Collected data

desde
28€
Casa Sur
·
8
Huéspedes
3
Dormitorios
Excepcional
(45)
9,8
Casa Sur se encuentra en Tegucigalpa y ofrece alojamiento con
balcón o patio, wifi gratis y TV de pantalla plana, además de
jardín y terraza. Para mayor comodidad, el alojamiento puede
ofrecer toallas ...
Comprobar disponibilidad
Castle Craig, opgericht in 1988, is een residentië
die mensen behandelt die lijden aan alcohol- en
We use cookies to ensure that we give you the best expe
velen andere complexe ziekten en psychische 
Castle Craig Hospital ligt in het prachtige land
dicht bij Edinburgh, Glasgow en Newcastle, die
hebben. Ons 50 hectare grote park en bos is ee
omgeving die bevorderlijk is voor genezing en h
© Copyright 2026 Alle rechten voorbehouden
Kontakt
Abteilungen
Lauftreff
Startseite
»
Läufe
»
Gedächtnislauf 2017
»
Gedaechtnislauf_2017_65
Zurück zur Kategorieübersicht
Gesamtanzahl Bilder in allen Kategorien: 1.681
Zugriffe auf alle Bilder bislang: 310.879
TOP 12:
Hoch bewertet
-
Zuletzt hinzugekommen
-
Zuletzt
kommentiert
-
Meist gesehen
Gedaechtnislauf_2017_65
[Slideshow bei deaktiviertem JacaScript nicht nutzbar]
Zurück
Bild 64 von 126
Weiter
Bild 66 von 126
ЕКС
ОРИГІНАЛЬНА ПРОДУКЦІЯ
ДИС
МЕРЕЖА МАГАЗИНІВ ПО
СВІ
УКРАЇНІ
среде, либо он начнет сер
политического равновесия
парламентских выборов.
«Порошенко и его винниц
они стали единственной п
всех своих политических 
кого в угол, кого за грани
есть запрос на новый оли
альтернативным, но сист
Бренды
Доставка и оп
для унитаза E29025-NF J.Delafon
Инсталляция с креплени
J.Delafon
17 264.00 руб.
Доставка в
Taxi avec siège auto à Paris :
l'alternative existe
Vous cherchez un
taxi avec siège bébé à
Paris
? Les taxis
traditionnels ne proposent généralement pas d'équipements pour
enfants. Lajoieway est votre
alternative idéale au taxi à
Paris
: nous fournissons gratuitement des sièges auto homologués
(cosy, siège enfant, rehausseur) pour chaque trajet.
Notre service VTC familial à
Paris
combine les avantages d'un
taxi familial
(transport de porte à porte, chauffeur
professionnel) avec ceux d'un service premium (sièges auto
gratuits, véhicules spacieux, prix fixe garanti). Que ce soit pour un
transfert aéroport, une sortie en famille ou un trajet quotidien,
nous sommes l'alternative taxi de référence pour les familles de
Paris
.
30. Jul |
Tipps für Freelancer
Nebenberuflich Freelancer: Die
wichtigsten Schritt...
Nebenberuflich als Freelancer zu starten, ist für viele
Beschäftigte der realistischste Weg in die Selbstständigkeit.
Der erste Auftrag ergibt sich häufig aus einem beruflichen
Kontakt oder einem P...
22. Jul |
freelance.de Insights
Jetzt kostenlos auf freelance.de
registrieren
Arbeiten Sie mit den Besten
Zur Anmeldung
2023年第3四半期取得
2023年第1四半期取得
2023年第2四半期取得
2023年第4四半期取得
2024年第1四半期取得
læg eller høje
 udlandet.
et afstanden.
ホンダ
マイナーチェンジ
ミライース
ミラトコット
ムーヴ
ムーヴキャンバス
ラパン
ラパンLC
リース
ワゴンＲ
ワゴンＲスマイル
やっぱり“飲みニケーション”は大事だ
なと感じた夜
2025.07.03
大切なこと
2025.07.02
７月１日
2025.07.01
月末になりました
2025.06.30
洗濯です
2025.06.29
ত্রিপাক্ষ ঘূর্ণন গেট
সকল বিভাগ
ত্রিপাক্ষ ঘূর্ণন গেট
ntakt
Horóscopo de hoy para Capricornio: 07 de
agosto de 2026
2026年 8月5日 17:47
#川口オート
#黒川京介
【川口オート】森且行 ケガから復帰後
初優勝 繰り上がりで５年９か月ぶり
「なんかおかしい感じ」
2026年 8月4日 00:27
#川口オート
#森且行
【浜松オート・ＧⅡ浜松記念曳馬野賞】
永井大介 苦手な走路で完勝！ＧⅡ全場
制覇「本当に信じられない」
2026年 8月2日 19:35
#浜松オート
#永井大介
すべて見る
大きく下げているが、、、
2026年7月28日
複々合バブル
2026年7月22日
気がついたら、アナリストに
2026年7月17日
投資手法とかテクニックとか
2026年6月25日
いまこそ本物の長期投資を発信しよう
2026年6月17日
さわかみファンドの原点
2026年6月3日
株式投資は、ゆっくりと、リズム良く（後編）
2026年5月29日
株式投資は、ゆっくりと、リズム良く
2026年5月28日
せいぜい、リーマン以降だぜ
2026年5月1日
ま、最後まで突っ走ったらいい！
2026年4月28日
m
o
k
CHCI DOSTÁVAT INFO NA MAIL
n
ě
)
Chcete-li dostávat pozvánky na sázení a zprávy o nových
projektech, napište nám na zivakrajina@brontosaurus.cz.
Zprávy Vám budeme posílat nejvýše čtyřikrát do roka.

• **Brief**: Rewrite the stretch from the start of the records through the line that contains "и его винниц", putting "Habitaciones" in place of "Dormitorios" and keeping everything else the same.

• **Written response**:
desde
28€
Casa Sur
·
8
Huéspedes
3
Habitaciones
Excepcional
(45)
9,8
Casa Sur se encuentra en Tegucigalpa y ofrece alojamiento con
balcón o patio, wifi gratis y TV de pantalla plana, además de
jardín y terraza. Para mayor comodidad, el alojamiento puede
ofrecer toallas ...
Comprobar disponibilidad
Castle Craig, opgericht in 1988, is een residentië
die mensen behandelt die lijden aan alcohol- en
We use cookies to ensure that we give you the best expe
velen andere complexe ziekten en psychische 
Castle Craig Hospital ligt in het prachtige land
dicht bij Edinburgh, Glasgow en Newcastle, die
hebben. Ons 50 hectare grote park en bos is ee
omgeving die bevorderlijk is voor genezing en h
© Copyright 2026 Alle rechten voorbehouden
Kontakt
Abteilungen
Lauftreff
Startseite
»
Läufe
»
Gedächtnislauf 2017
»
Gedaechtnislauf_2017_65
Zurück zur Kategorieübersicht
Gesamtanzahl Bilder in allen Kategorien: 1.681
Zugriffe auf alle Bilder bislang: 310.879
TOP 12:
Hoch bewertet
-
Zuletzt hinzugekommen
-
Zuletzt
kommentiert
-
Meist gesehen
Gedaechtnislauf_2017_65
[Slideshow bei deaktiviertem JacaScript nicht nutzbar]
Zurück
Bild 64 von 126
Weiter
Bild 66 von 126
ЕКС
ОРИГІНАЛЬНА ПРОДУКЦІЯ
ДИС
МЕРЕЖА МАГАЗИНІВ ПО
СВІ
УКРАЇНІ
среде, либо он начнет сер
политического равновесия
парламентских выборов.
«Порошенко и его винниц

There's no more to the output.